I don’t think you’ll find many people who don’t like pizza, but sometimes, pizza just ain’t enough – you need something new, something different.
And so, the calzone was born. I’ve never found a store-bought calzone I’ve ever liked, but this homemade version is crazy good.
The possibilities are endless when it comes to what you can put in your calzone! For this recipe, I chose zucchini, green olives, spinach, and a bit of vegan cheese shreds (mozzarella). Super tasty!
I love how the sauce/spread is used, instead of just regular ol’ tomato sauce. It makes the calzone much more interesting. The flavour of that stuff is incredible!

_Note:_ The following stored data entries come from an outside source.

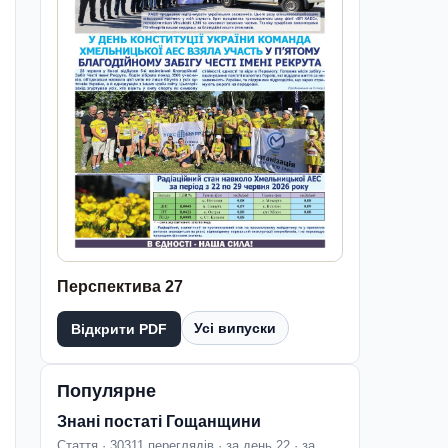
Перспектива 27
Усі випуски
Відкрити PDF
Популярне
Знані постаті Гощанщини
Стаття · 30311 переглядів · за день 22 · за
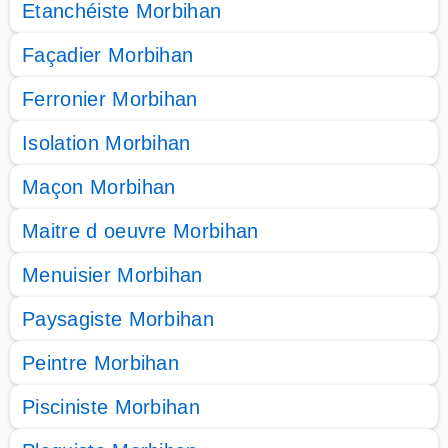
Etanchéiste Morbihan
Façadier Morbihan
Ferronier Morbihan
Isolation Morbihan
Maçon Morbihan
Maitre d oeuvre Morbihan
Menuisier Morbihan
Paysagiste Morbihan
Peintre Morbihan
Pisciniste Morbihan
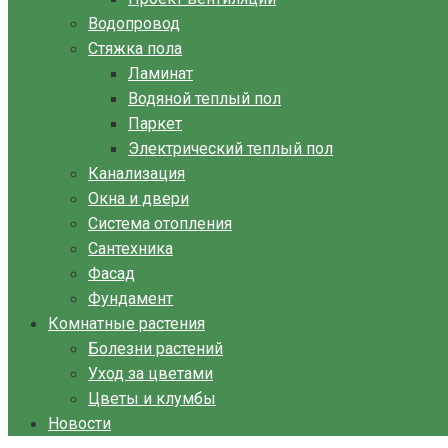
Водопровод
Стяжка пола
Ламинат
Водяной теплый пол
Паркет
Электрический теплый пол
Канализация
Окна и двери
Система отопления
Сантехника
Фасад
Фундамент
Комнатные растения
Болезни растений
Уход за цветами
Цветы и клумбы
Новости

The dough is flaky, with just enough “chew” to make it taste exactly like pizza crust. What could be better than a pizza folded in half, and stuffed full of all your favourite pizza toppings?
- 1½ Cups kamut or all-purpose flour
- 1⅛ tsp fast acting yeast
- ½ tsp salt
- ½ tbsp coconut sugar
- 1 tbsp olive oil
- ¾ cup warm water, or as needed
- ½ cup raw cashews (soaked for at least 4 hours)
- 1 large garlic clove
- ⅓ cup sun-dried tomatoes, drained
- 1 medium tomato
- ⅓ cup fresh basil, packed
- ¼ tsp chili powder
- ¼ tsp freshly ground black pepper
- ½ tsp salt
- 2 tbsp olive oil
- Veggies of your choice
- Vegan cheese (optional, but recommended)
- Add the flour, yeast, salt, sugar and oil to a large mixing bowl. Mix until combined.
- Add the water, as needed, until the dough is soft and has come together nicely. Form into a ball.
- Place the dough ball in a well-oiled bowl and cover with a clean dish towel. Allow to rise, until it has doubled in size, which can take up to 1 hour (it was 40 minutes for me).
- Add all ingredients to a high-powered blender or food processor and blend/processed until smooth, adding a bit of water, if needed.
- Preheat oven to 500F.
- Divide the dough into 3 or 4 portions. and roll each one into a thin layer. Be careful not to make them too thick!
- Spread the sauce on each calzone, without going all the way to the edges.
- Add the "toppings" - veggies and vegan cheese - on one side of the calzone.
- Fold into a semicircle and seal the edges.
- Poke a few holes into each calzone, brush with a bit of oil, and sprinkle some dried basil on top (or fresh!).
- Cook for about 10 minutes, or until the bottoms have browned nicely.